> **WORK REQUEST**
Rename "bookToReturn" to "selectedBook" in the lines of the material below, starting at the line containing "orderListArea.setItems(borrowedBooks); // Update" and ending at the line containing "getCurrentStudentEmail());". Reproduce those lines alone, with nothing else altered.

DATA FOR THIS TASK section start

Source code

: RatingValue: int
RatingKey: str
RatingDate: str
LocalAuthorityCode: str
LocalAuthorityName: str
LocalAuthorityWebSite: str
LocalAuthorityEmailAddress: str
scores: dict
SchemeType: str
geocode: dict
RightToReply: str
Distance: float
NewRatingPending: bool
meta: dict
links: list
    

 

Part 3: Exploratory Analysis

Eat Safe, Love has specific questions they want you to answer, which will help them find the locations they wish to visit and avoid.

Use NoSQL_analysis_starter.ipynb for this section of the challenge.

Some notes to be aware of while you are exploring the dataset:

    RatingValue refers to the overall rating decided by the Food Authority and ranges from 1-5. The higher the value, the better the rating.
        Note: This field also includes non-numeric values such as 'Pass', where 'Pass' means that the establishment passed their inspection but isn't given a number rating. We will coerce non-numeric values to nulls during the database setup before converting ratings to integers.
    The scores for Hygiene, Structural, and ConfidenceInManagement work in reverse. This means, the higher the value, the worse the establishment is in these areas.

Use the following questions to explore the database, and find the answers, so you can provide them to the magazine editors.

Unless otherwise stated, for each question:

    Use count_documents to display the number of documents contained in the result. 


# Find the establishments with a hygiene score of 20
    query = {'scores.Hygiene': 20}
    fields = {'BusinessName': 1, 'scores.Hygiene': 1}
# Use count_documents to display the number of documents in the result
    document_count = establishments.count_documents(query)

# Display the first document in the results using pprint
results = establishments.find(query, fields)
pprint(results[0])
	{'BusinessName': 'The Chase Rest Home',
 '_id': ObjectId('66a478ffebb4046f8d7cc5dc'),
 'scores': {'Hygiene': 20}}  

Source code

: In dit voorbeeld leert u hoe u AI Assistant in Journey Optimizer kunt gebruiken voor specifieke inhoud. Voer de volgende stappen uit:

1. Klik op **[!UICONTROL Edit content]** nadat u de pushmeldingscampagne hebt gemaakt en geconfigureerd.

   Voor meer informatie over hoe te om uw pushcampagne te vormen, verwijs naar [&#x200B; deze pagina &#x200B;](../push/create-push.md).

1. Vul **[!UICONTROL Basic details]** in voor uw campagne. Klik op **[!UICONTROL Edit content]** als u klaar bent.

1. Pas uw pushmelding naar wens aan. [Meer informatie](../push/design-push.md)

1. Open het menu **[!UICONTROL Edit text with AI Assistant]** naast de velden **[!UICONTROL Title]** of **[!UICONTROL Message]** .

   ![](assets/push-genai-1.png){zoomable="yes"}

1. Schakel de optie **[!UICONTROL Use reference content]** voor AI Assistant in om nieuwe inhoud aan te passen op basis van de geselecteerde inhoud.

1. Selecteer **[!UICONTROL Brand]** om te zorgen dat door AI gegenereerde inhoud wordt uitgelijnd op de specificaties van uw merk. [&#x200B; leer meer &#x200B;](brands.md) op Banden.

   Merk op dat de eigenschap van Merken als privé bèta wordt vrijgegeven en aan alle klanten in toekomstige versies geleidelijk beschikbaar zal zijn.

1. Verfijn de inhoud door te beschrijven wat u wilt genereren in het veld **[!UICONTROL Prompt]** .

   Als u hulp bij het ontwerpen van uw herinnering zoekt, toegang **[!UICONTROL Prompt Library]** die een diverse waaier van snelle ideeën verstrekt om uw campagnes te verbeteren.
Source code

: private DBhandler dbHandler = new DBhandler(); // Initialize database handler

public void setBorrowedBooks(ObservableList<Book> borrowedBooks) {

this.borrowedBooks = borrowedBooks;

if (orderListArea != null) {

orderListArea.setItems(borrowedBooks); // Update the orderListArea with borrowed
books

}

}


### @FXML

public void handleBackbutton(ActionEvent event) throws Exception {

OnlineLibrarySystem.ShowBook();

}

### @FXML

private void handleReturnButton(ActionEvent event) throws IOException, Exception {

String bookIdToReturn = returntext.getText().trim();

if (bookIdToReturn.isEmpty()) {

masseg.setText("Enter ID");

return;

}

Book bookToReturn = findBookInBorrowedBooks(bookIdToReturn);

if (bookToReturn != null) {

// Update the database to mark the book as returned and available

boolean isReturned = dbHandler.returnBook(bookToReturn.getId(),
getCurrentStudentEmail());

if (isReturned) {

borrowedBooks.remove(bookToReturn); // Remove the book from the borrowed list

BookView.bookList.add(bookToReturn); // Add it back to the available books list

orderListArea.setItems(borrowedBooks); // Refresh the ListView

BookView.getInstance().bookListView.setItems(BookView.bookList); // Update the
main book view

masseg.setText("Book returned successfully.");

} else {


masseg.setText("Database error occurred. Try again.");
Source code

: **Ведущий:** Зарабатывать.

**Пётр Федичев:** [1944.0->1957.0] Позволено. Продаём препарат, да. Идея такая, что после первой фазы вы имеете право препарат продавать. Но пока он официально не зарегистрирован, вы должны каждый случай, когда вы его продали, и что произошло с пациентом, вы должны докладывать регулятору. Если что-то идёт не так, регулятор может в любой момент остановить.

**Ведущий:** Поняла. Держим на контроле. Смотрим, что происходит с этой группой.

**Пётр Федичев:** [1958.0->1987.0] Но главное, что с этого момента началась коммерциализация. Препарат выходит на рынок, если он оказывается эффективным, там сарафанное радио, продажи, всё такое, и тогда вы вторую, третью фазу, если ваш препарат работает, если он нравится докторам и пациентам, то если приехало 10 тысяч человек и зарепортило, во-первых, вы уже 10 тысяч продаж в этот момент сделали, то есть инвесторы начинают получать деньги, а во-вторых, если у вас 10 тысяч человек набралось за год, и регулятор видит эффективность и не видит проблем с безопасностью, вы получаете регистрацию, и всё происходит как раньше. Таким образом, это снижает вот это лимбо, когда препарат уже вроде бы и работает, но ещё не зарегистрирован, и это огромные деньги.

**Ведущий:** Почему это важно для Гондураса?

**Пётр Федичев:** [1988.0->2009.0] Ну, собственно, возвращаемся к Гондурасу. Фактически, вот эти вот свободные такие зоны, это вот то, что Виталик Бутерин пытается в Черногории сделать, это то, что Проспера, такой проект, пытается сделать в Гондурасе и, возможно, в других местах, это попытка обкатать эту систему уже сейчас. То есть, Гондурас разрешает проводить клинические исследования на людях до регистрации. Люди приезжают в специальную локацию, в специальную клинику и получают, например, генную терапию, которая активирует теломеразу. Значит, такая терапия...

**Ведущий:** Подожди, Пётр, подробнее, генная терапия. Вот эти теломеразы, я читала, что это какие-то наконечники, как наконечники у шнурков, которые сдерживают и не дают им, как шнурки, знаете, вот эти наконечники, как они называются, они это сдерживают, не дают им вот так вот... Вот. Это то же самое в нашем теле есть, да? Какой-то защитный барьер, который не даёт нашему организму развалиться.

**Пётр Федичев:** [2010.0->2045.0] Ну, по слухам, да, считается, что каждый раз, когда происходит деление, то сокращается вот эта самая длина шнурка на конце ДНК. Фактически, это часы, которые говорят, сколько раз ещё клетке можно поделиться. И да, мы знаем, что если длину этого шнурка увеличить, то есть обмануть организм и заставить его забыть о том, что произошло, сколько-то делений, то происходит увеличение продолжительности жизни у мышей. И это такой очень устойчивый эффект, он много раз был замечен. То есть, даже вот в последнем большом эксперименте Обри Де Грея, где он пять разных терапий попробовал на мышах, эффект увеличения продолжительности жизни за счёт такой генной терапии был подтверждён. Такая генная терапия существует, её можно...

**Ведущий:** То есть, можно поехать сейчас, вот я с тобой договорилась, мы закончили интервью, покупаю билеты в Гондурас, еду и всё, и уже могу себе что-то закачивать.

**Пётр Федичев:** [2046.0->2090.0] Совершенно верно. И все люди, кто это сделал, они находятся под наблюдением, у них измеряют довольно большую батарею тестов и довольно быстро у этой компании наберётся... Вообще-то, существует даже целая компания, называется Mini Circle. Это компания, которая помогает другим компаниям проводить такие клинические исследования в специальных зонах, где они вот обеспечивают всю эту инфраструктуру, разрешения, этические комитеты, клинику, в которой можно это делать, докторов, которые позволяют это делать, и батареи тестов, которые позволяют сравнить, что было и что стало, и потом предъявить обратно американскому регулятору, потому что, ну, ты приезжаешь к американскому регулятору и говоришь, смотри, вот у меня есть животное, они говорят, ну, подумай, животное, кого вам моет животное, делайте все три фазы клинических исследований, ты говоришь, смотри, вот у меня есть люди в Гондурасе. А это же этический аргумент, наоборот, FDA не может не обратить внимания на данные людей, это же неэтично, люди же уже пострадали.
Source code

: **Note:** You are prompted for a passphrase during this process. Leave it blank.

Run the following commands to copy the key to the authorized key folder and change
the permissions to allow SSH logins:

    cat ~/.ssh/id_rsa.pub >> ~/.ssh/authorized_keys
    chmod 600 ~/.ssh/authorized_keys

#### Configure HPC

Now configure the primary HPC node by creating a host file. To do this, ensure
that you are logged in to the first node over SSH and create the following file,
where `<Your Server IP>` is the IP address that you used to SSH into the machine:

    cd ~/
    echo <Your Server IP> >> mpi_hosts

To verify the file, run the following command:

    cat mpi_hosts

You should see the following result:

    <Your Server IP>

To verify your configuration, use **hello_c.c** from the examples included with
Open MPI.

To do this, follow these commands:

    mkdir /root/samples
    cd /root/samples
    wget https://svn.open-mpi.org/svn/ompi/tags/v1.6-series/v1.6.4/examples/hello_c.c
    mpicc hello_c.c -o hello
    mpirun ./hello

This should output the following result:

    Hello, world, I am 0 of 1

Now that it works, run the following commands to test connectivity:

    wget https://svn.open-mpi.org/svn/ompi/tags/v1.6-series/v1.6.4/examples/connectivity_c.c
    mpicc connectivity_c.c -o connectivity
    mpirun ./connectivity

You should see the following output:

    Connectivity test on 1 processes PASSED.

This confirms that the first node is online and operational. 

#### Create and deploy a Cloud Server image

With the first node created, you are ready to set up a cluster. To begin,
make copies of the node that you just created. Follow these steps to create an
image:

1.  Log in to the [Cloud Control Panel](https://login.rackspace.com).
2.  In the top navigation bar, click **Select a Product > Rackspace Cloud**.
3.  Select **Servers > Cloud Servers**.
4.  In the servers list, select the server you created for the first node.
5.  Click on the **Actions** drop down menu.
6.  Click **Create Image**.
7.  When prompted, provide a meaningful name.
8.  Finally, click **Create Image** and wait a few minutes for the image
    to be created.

DATA FOR THIS TASK section end

> **OUTPUT OF THE TASK**
orderListArea.setItems(borrowedBooks); // Update the orderListArea with borrowed
books

}

}


### @FXML

public void handleBackbutton(ActionEvent event) throws Exception {

OnlineLibrarySystem.ShowBook();

}

### @FXML

private void handleReturnButton(ActionEvent event) throws IOException, Exception {

String bookIdToReturn = returntext.getText().trim();

if (bookIdToReturn.isEmpty()) {

masseg.setText("Enter ID");

return;

}

Book selectedBook = findBookInBorrowedBooks(bookIdToReturn);

if (selectedBook != null) {

// Update the database to mark the book as returned and available

boolean isReturned = dbHandler.returnBook(selectedBook.getId(),
getCurrentStudentEmail());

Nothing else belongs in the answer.